I’ve been a full-time musician for 2 years now (almost exactly 2 years).  I have really enjoyed learning about performing and growing a fan base and working on projects with other musicians.  But to be honest, I take myself way too seriously.  I’m working hard, but I can easily lose sight of the forest through the trees.  I love writing music.  I love singing.  I love sharing it with people.  And if that’s all this job was, I’d be the happiest person on earth.  But that’s not how this business goes anymore.  At least not for those of us on the ground.

It’s the booking, promoting, emailing, researching, social media-ing, scheduling and networking going on behind the scenes.  By the time I get to the show and up on that stage, my energy is spent.  I don’t want this to come across like I’m just complaining all the time.  I love what I do.  And I appreciate the opportunity to do it.  It’s just these tasks are the ones that drain my energy.  Writing and singing- those things give me energy.

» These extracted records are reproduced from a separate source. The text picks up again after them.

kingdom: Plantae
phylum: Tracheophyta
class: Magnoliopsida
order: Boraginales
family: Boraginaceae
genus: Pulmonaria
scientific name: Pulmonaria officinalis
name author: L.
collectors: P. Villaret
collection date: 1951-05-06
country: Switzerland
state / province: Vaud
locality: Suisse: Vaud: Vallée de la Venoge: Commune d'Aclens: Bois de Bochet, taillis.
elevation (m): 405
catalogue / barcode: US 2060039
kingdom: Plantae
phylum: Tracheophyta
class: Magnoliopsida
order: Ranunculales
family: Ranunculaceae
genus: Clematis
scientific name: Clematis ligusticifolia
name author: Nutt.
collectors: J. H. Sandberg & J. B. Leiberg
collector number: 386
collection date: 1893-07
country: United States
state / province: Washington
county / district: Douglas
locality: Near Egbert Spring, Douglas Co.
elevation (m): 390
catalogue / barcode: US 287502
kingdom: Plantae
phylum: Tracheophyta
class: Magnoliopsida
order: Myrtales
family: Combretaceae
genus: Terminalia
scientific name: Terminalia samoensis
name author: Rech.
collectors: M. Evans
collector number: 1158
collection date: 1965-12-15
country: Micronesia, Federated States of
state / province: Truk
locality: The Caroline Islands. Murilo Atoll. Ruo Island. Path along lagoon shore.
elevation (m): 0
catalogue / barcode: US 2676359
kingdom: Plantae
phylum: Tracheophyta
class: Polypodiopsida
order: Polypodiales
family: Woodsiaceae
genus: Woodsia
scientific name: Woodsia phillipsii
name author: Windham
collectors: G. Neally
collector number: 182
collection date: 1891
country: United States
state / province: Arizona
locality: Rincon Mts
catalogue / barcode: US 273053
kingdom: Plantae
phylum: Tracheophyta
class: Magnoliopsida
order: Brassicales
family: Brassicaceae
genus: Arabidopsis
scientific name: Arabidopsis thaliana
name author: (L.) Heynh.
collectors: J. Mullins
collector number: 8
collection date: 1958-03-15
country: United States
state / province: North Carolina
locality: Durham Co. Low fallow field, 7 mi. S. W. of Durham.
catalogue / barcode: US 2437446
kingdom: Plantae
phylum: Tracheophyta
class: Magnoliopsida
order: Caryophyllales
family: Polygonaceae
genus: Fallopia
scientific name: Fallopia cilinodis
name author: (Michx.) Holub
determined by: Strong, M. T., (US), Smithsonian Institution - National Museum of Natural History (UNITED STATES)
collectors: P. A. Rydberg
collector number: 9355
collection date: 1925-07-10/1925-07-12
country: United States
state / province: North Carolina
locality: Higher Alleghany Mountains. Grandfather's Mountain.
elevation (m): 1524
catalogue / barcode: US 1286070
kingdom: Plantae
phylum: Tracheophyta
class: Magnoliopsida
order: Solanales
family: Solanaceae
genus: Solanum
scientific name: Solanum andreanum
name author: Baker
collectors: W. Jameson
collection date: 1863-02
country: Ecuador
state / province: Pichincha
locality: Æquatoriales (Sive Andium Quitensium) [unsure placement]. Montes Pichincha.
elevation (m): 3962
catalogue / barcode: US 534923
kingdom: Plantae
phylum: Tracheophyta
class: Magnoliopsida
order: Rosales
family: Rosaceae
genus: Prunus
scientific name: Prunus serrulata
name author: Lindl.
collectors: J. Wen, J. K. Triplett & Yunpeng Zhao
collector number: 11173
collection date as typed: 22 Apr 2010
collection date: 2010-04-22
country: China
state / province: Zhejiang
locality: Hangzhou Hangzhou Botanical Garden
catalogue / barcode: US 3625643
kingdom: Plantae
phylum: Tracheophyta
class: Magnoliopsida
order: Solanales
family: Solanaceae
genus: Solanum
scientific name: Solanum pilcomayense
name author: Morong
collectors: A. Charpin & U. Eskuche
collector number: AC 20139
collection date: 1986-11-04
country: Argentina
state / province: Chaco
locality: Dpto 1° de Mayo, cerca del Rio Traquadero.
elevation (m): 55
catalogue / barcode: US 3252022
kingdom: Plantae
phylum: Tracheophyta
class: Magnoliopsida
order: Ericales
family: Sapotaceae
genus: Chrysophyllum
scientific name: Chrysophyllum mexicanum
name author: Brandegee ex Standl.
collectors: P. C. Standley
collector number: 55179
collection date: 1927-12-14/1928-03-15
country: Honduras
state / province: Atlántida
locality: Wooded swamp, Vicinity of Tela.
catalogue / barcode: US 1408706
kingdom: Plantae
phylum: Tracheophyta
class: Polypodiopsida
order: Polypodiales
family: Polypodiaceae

The real eye opener was when I thought back to the season in my life when I most enjoyed music.  There have been many experiences in music I have enjoyed throughout College and in my last 2 years as a full time musician, but I’m talking about being really excited about what I’m doing.

It was when I was 15 years old.  I had no training as a songwriter, no voice lessons (only choir, the natural desire to sing, and hours of singing for fun), no clue how the music industry functioned.  I performed with my sister, we were known as Kelsey & Aubree.  We toured around the country (mostly Michigan since we were still in high school) with our manager, Ron Moore.  I was writing so much that by the time we recorded and released our first album, Aubree and I had already written enough songs to fill another album.  I didn’t understand anything about form or structure, or “rules” in writing songs.  I was just going off of sheer intuition.  I had big dreams.  And I wasn’t afraid of them.

As I grew and matured as a songwriter, I took that foundation for granted.  I was ashamed of that music for a while because it was not as good as the music I had learned to write.  I learned all the things I had been doing “wrong” as a writer, and I thought that meant that this experience was something not to be proud of.

Now I’m 27 (in a week) years old, and I’m looking back on that girl with big dreams, some of which have come true, and I’m dreaming of being more like her.  Just writing whatever my little brain can think up and let it be a chaotic, unedited, raggedy masterpiece.

Tell me how you keep from taking yourself too seriously, and I’ll try out your suggestions.  What do you do for fun? I’ll keep you posted.  I could really use your help.  We need to stick together.